Penso que essa situação é fruto, em grande parte, pelos rumos que as Ciências Sociais tomaram na academia. As teorias mais à esquerda se aprofundaram e se complexaram significativamente a partir da segunda metade do último século; e isso é muito positivo. Contudo, paralelamente não houve uma preocupação com o processo de transposição didática dessas reflexões abstratas, não possibilitando o sujeito comum compreende-las e, consequentemente, não pensar as relações sociais a partir delas. Essa falta de transposição didática do conhecimento produzido impossibilita sua aparição na grande mídia (ainda que o motivo não seja apenas esse) e ser lido ou ouvido atentamente pelo sujeito comum***. São poucos os intelectuais que se preocupam em ocupar espaços midiáticos de forma didática e inteligível aos não especialistas.

Na academia é natural haver esforçamos para a construção de modelos teóricos-analíticos tão complexos que, ainda que dê conta de explicar a realidade social, dificilmente será entendido pelo sujeito comum. Explicações mais simplistas, tais como àquelas que ligadas, por exemplo, às ideias da Escolha Racional e à meritocracia, são facilmente assimiladas pelo sujeito comum; logo estas explicações acabam sendo tomadas como base de compreensão das suas realidades sociais. Explicações simplistas criadas para manter o status quo são facilmente assimiladas e utilizadas no cotidiano para justificar-explicar a realidade do sujeito comum. Por isso notadamente há uma hegemonia de ideias simples e distante de conceitos mais complexos, tais como as categoria classe social e ideologia.

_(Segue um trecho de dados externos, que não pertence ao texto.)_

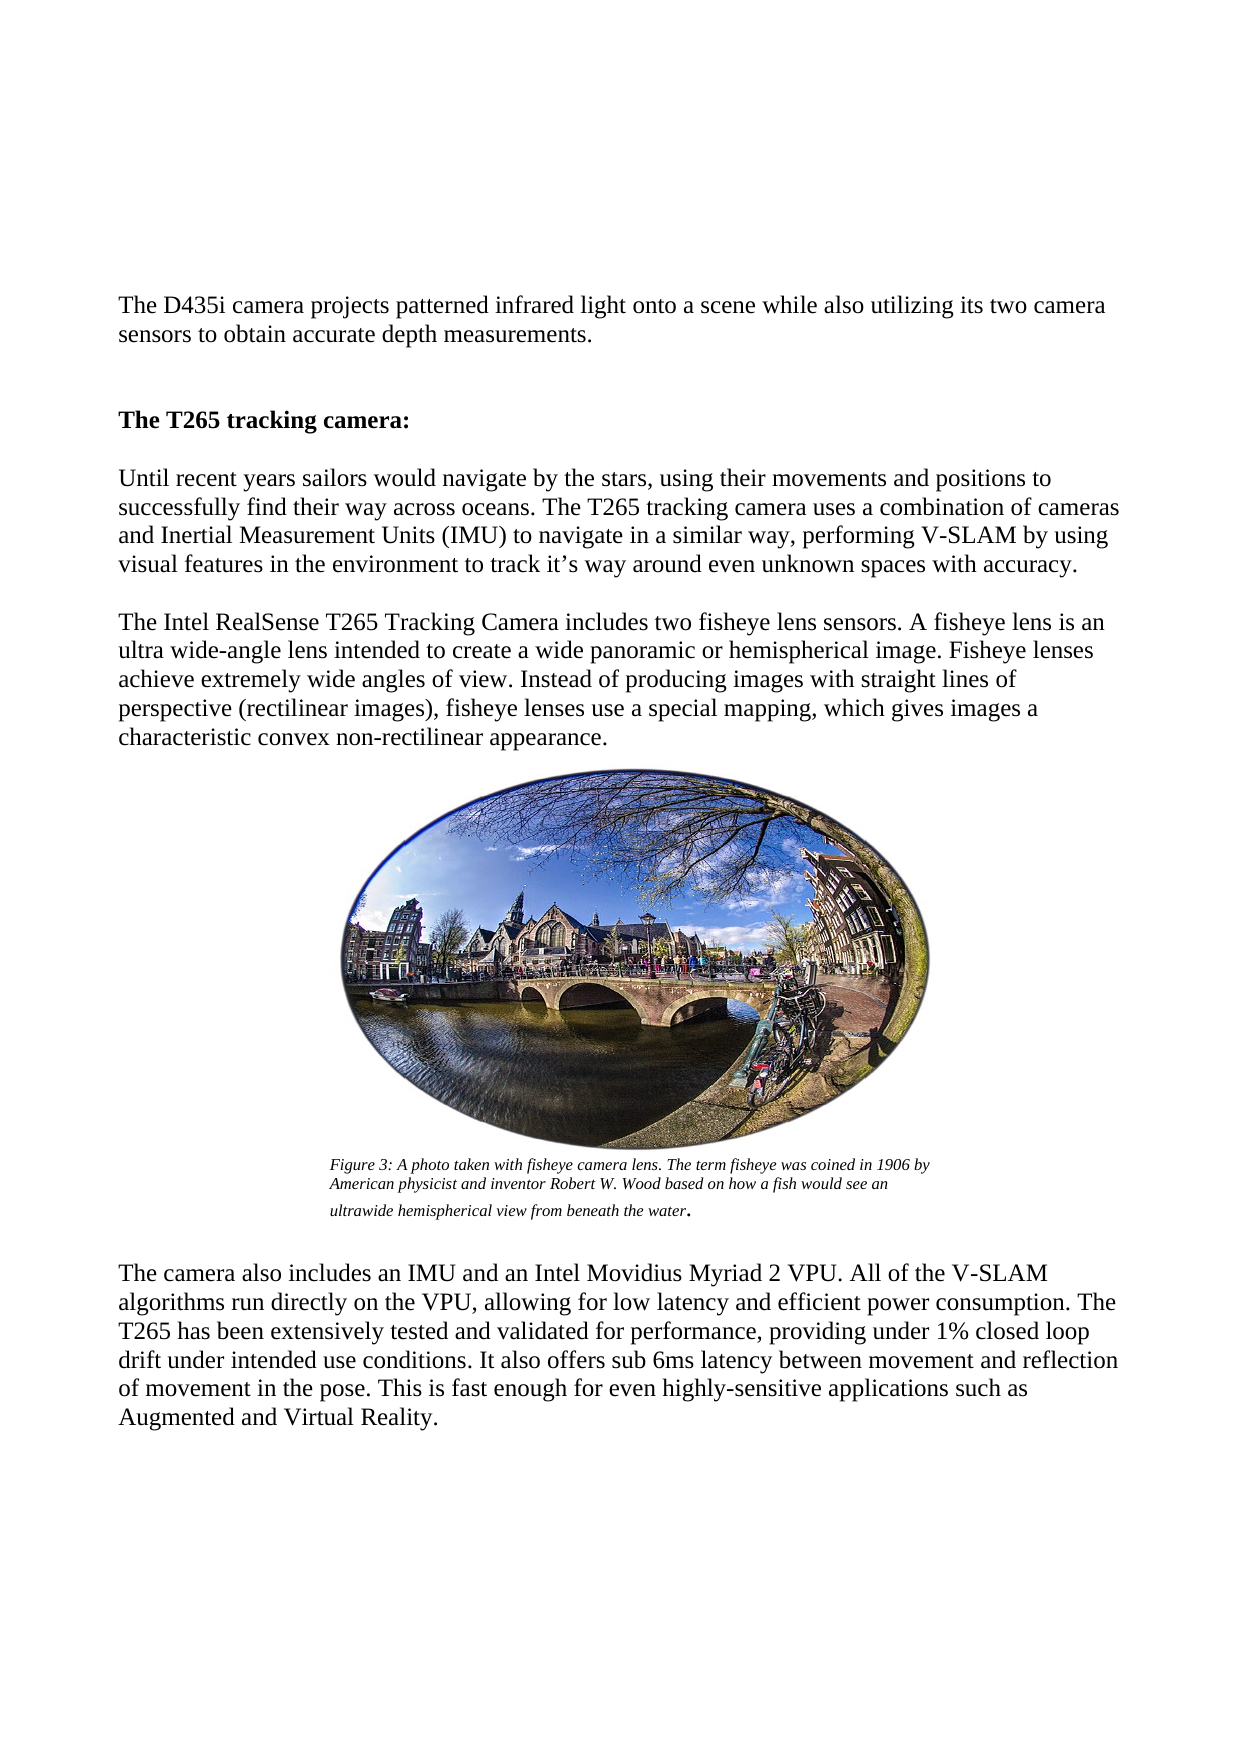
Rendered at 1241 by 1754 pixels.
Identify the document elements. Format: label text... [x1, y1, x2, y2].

Precisamos nos preocupar com a transposição didática das teorias sociológicas mais sofisticadas. De outra forma, a hegemonia de explicações fáceis, muitas delas ligadas à extra-direita, se perpetuará.

Temos notado situações na academia onde a preocupação está mais na capacidade de desenvolver reflexões abstratas do que de fato explicar o mundo social real e colaborar para transformações. Discutir modelos teóricos, tipos ideais, sem ter por objetivo explicar problemas do cotidiano sem dúvida contribui para esse diagnóstico. Infelizmente a capacidade de abstração teórica tornou-se um capital cultural disputado no interior das universidades, sem que essa abstração esteja centrada na realidade prática e sem nenhum interesse em realizar uma transposição didática capaz de levar ao homem comum conhecimentos necessários para entender, por exemplo, que muitos de seus problemas não são pessoais, individuais ou de ordem meritocrática. O mundo acadêmico descolou-se do homem comum, da realidade cotidiana imediata.

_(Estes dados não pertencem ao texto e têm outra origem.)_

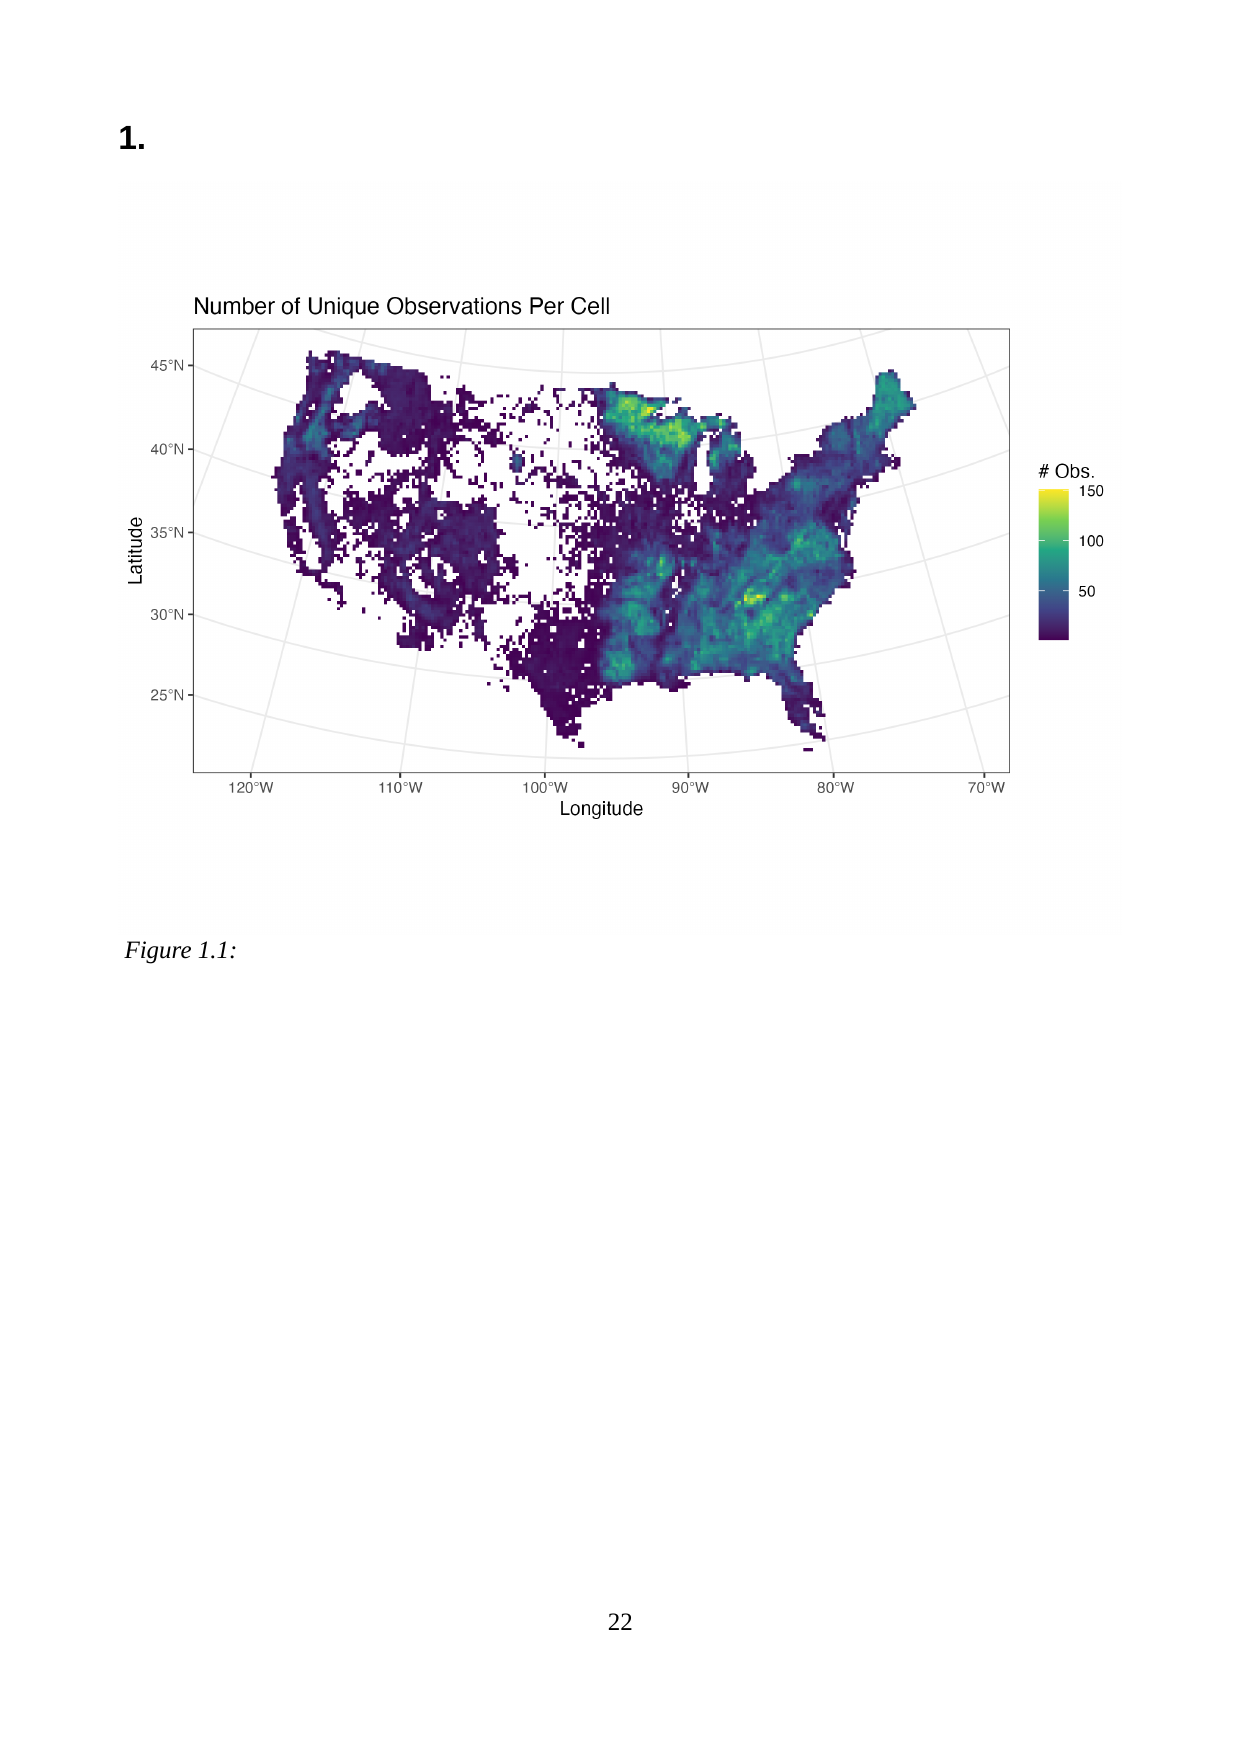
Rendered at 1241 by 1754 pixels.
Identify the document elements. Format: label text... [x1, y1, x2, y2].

text Figure 1.1: [118, 935, 1122, 963]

Não estou discursando contra as reflexões teóricas mais sofisticadas, mas contra seu distanciamento do mundo social, do cotidiano; critico a sua incapacidade de oferecer a sociedade compreensões de suas relações sociais, dos conflitos existentes, dos sistemas de reprodução das desigualdades sociais, etc.

Se a esquerda deseja conquistar hegemonia, deve ater-se a essa grande necessidade de aproximar as contribuições teóricas do cotidiano dos sujeitos sociais. Se os intelectuais preocupados em colaborar com a redução das desigualdades sociais e da exploração do homem sobre o homem precisa colocar no conjunto de suas preocupações o processo de transposição didática do conhecimento produzido.

Nota:

* Doutor em Sociologia (USP), professor adjunto da Universidade Federal de Alagoas (Ufal) e editor do Blog Café com Sociologia

** É certo que não é possível generalizar, mas assim expomos pelo limite físico desse espaço.

*** Usamos essa expressão sem qualquer sentido pejorativo, designando a indivíduo mediano em relação ao grau de conhecimento de Ciências Humanas. 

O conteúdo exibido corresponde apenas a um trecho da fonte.